Poems, stories, and reflections, written by faculty, staff, and volunteers currently serving in the Village.
When the Village went on lockdown last March, I stopped throwing. I didn’t work with clay for months. And I just have to forgive myself and blow past the embarrassment.
This winter, hope came into focus from an article titled “Free Form” in a New York Times magazine. I tore it out and took it with me. I knew that no matter how 'interesting' I found the article, I wouldn’t remember the artist’s name, or more, actually follow up on her, without a physical reminder.
Another truth: I don’t feel connected to advent this year. The theme of birth. I am way past birth. My sister delivered her first child just over a month ago. When I was ten years old, I never thought I wouldn’t be there.
I’m here. I am constantly finding myself with glossy fringe in my left hand as coffee pours itself into the cup in my right hand. There’s also a band of yellow light that skims the page with my tilting head, rereading, again and again, about Senga Nengudi. Senga Nengudi—This is not her given name, but one she created once she became a mother. Her art also followed shift to express the “physical and psychological changes” that occurred during pregnancy. This was where I was hooked.

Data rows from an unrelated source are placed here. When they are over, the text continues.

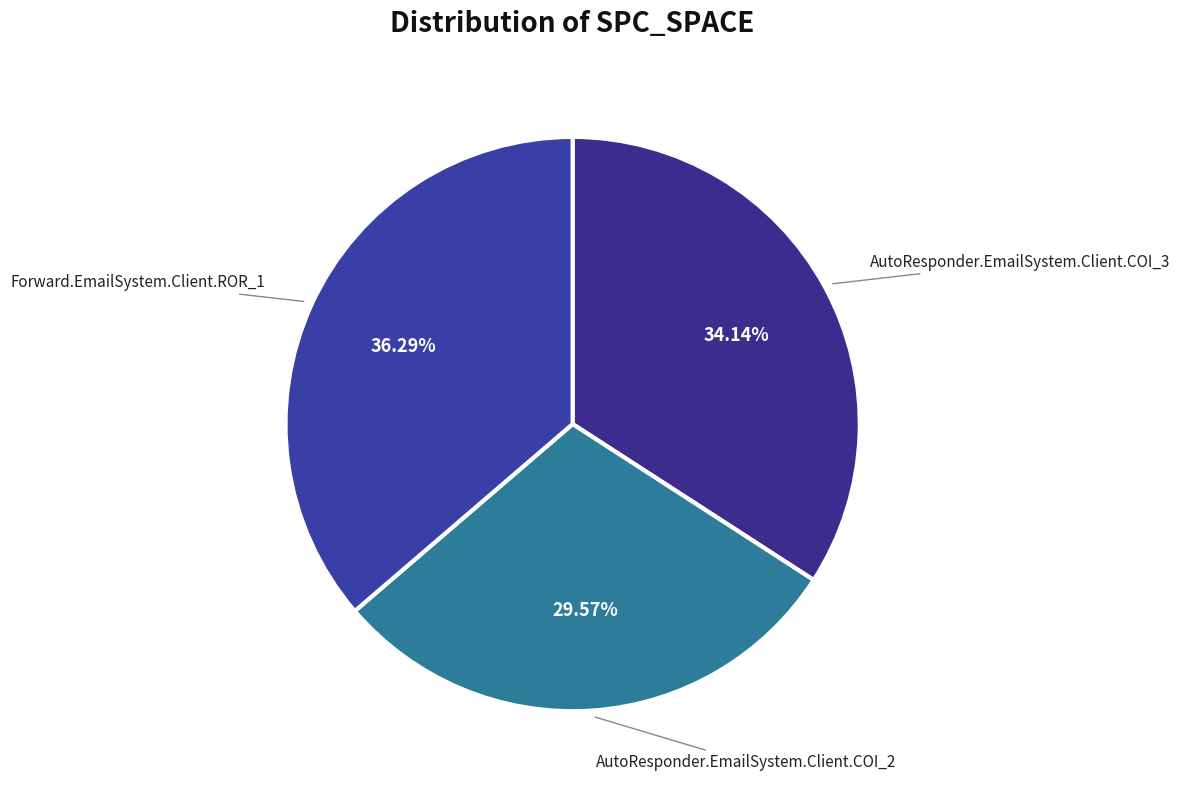

Count the number of slices in the pie.

3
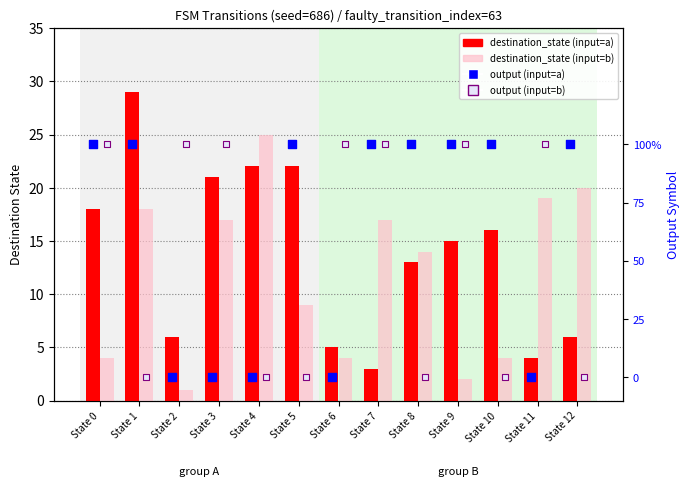

At how many categories does at least one series exceed 11?

11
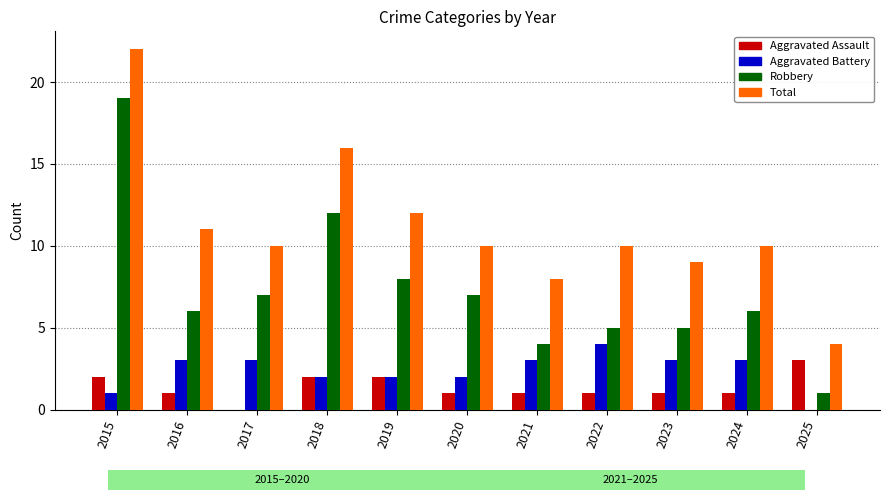

Reading left to right, list all the values displayed in this chart.

Aggravated Assault: 2	1	0	2	2	1	1	1	1	1	3
Aggravated Battery: 1	3	3	2	2	2	3	4	3	3	0
Robbery: 19	6	7	12	8	7	4	5	5	6	1
Total: 22	11	10	16	12	10	8	10	9	10	4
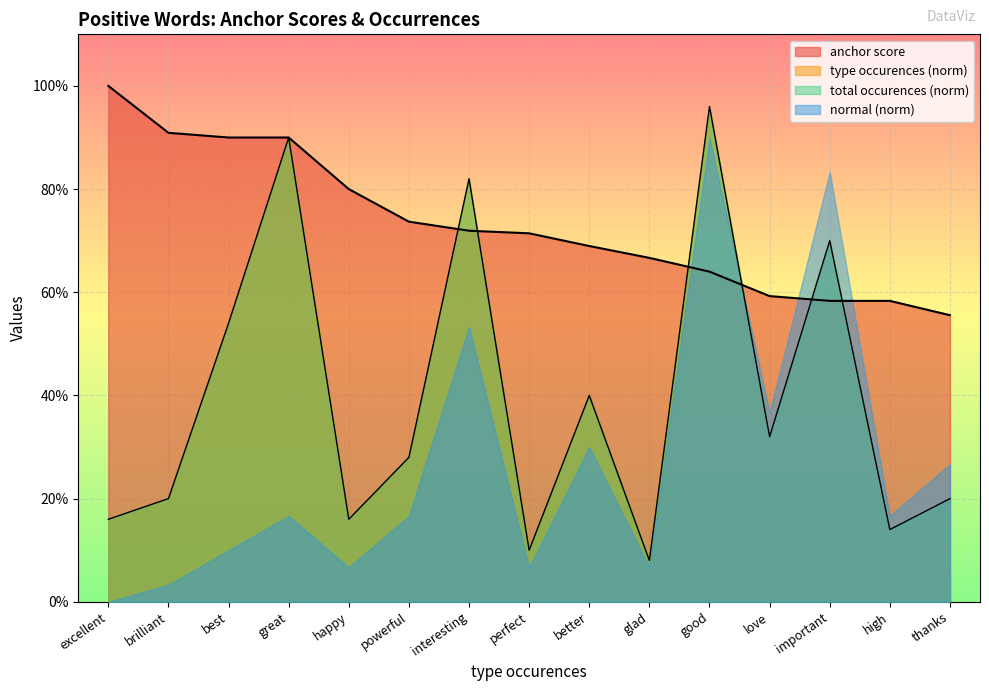

Does the chart display data point markers on the line(s)?

No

Growing up, the most prominent story people gave me about my own mother was how much she changed after pregnancy. (I’m sorry. I always assume people know about my own loss of my mother when I was a child. It feels so obvious to me.) I constantly wonder what kind of woman she was and exactly what changed — this wondering like a precious coin kept in my pocket that I pause to rub and flip when I am too anxious in my own skin.
I ache to visit home and hold my niece, sweet Chloe Kathleen: a perfect name. But more, I wonder about the changes in my sister. I recognize that my hope for her is an echo…for a softening to occur. For healing and a new definition of love to emerge. To know that it’s possible for me—without bearing a child—to become a new shape.
I have some more spinning to do.
Kate Egolf is the Potter at Holden Village.